**TEXTO FORNECIDO:**
<<<<
2015 estourou feito tiro de AK-47 - e seus estilhaços ricochetearam a
partir do 11º arrondissement parisiense, na manhã de 7 de janeiro,
quando três terroristas abriram fogo contra a redação do Charlie Hebdo.
Entre 11 feridos e 12 mortos - incluindo Stéphane Charbonnier (o Charb,
diretor do semanário satírico desde 2009), Georges Wolinski (“o”
Wolinski), Jean Cabut (Cabu) e Bernard Velhac (Tignous) -, manifestações
de solidariedade marcaram as páginas internacionais nos últimos dias.
Além de vigílias Paris afora, tributos proliferaram internet adentro:
primeiro, je suis Charlie, em homenagem aos cartunistas assassinados; no
paralelo, not in my name, vindo de jovens muçulmanos, criticando as
motivações dos autores do atentado - que teriam ligações com a Al-Qaeda
no Iêmen.
Difícil dizer quem riu por último. Lembrada como uma revista
provocativa, satírica, “subversiva”, anticlerical e às vezes
antirreligiosa, Charlie Hebdo ironicamente foi quase “sacralizada” como
símbolo da liberdade de imprensa. Ironicamente, a última charge
rabiscada por Charb trazia um jihadista e a provocação: “França segue
sem atentados. Atenção, esperemos até o fim de janeiro para desejar
feliz ano-novo”. Ironicamente, Ahmed Merabet, o policial executado por
terroristas na Rue Nicolas Appert, era muçulmano, detalhe que evocou nas
mídias digitais as palavras atribuídas a Voltaire: “Posso não concordar
com uma só palavra sua, mas defenderei até a morte seu direito de
dizê-la”. Ironicamente, saiu pela culatra a tentativa de silenciar um
semanário polêmico, que se tornou alvo da fúria religiosa por publicar
charges de Maomé: dos 60 mil habituais, a próxima edição saltou para 1
milhão de exemplares, graças a uma vaquinha milionária feita por Le
Monde, Radio France, The Guardian, entre outros. Ironicamente, no dia 7
era lançado Soumission, controverso romance do escritor francês Michel
Houellebecq, que retrata uma França transformada num Estado islâmico
após a vitória de um novo partido em 2022 - muitos críticos consideraram
o livro islamofóbico.
>>>>
**O QUE FAZER:**
#1 No texto sobre o ataque ao Charlie Hebdo, para quantos exemplares saltou a próxima edição do semanário?
#2 No texto sobre o ataque ao Charlie Hebdo, substitua "manifestações" por "demonstrações" no trecho que começa com as palavras que contêm "Entre 11 feridos" e termina em "nos últimos dias.", e escreva o trecho com a troca feita.
#3 Por favor, retome o texto sobre o ataque ao Charlie Hebdo logo depois da última frase apresentada e siga escrevendo a partir dali.
Os registros não são necessários para estas tarefas.

**REGISTROS DE DADOS:**
<<<<
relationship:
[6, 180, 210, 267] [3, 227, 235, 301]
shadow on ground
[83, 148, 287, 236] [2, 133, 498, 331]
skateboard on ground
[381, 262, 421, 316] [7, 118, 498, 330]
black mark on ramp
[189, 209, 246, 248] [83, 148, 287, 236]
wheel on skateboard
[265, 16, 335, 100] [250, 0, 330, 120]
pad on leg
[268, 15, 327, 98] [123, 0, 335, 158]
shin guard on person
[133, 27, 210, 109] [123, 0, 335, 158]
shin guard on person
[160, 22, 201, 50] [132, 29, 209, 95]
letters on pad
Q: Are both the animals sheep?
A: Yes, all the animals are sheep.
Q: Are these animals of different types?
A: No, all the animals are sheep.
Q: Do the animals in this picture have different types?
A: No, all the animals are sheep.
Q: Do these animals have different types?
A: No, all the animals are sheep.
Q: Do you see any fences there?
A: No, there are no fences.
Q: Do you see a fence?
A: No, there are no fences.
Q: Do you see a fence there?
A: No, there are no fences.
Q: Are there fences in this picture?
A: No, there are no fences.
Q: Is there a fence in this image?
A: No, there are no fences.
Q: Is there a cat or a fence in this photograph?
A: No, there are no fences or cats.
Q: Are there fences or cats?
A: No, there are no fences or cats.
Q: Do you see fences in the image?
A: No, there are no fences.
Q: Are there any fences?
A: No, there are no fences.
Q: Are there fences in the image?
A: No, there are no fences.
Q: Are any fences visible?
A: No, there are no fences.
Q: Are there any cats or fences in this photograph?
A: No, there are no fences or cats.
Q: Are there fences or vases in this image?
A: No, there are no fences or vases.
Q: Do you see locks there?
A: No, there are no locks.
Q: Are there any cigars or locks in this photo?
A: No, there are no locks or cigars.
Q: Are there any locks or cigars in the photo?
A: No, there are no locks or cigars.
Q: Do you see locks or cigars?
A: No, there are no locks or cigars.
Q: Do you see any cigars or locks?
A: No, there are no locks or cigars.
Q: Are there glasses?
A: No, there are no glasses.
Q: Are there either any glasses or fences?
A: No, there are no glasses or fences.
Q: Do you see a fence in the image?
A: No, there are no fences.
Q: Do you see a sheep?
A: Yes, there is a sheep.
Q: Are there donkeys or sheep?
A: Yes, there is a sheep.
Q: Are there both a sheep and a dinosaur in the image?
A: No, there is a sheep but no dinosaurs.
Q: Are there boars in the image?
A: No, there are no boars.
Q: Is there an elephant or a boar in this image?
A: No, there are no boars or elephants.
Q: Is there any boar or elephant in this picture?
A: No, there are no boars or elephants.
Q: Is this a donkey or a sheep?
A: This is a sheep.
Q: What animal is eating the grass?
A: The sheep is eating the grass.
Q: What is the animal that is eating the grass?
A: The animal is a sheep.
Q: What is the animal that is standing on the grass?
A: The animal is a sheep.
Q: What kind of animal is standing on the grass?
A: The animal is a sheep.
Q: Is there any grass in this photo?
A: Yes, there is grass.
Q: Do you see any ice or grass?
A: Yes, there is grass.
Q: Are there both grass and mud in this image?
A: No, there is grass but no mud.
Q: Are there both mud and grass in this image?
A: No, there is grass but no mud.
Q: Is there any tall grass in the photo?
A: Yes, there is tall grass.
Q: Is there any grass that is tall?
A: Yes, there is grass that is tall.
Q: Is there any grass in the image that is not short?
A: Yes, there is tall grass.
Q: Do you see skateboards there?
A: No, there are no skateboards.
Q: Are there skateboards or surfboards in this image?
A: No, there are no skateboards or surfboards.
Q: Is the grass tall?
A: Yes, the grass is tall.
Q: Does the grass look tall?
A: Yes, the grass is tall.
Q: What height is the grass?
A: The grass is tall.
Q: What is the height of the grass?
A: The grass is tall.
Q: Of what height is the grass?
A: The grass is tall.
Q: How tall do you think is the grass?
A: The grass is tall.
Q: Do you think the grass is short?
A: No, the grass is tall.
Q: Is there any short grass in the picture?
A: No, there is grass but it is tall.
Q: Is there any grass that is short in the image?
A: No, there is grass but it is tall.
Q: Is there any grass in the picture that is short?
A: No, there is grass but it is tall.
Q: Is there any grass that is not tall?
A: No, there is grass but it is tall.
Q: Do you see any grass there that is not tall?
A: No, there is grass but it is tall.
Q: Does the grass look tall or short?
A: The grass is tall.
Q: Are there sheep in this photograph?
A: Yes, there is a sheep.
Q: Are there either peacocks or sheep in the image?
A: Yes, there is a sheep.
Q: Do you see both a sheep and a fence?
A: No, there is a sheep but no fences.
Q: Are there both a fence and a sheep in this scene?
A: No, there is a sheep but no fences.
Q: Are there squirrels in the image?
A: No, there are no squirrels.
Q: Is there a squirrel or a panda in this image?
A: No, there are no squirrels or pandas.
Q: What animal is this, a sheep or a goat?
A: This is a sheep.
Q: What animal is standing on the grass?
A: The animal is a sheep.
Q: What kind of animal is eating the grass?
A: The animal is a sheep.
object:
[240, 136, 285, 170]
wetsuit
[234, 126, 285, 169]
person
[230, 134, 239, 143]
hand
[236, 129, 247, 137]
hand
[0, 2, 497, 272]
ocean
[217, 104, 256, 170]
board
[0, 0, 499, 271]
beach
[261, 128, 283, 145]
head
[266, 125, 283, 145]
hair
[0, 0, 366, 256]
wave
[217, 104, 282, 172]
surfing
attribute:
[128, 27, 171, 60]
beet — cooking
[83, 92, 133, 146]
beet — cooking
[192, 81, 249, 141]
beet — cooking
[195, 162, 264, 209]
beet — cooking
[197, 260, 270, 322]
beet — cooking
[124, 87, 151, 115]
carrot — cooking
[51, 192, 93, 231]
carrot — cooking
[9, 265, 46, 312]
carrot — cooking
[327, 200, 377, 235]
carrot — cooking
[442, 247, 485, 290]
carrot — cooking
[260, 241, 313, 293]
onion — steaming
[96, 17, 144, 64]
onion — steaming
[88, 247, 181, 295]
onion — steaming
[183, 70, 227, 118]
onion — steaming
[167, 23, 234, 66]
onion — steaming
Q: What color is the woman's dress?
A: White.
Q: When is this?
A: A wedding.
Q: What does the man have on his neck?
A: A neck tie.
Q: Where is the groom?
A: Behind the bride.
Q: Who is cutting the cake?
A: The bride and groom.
>>>>
**RESPOSTAS DO EXERCÍCIO:**
#1 1 milhão de exemplares.

#2
Entre 11 feridos e 12 mortos - incluindo Stéphane Charbonnier (o Charb,
diretor do semanário satírico desde 2009), Georges Wolinski (“o”
Wolinski), Jean Cabut (Cabu) e Bernard Velhac (Tignous) -, demonstrações
de solidariedade marcaram as páginas internacionais nos últimos dias.

#3
Entre tantas ironias, Michael Löwy destaca outra: o atentado
contra um semanário de esquerda (lembrado por traços satíricos, mas
progressistas, libertários e democráticos, herdeiros da esquerda
francesa, hostis a extremismos) “instrumentalizado” a ponto de favorecer
a extrema direita, acirrando ainda mais campanhas discriminatórias e
islamofóbicas. “São dois males. Por um lado, um crime contra a liberdade
de imprensa, de fundo fundamentalista religioso. Por outro, uma
ultradireita a manipulá-lo. Muito foi dito a respeito do atentado, mas
acredito que o importante a destacar é que se trata de uma revista de
esquerda, num contexto de direitização europeia muito forte”, critica.
Diretor do Centre d’Études Interdisciplinaires des Faits
Religieux (CEIFR) na École des Hautes Études en Sciences Sociales
(EHESS) e diretor emérito de pesquisas do Centre National de la
Recherche Scientifique (CNRS), o sociólogo franco-brasileiro conversou
com o Aliás na quinta-feira. Instalado no 13º arrondissement, Löwy
lamentou profundamente as mortes. O intelectual lia episodicamente o
semanário, mas não raro encontrava suas caricaturas reimpressas noutras
publicações, folheando livros e folhetins trotskistas - e conhecia
pessoalmente Charb, que ilustrou o livro Marx, Manual de Instruções
(Boitempo, 2013), de seu amigo Daniel Bensaïd, com quem assinou
Marxismo, Modernidade e Utopia (2000).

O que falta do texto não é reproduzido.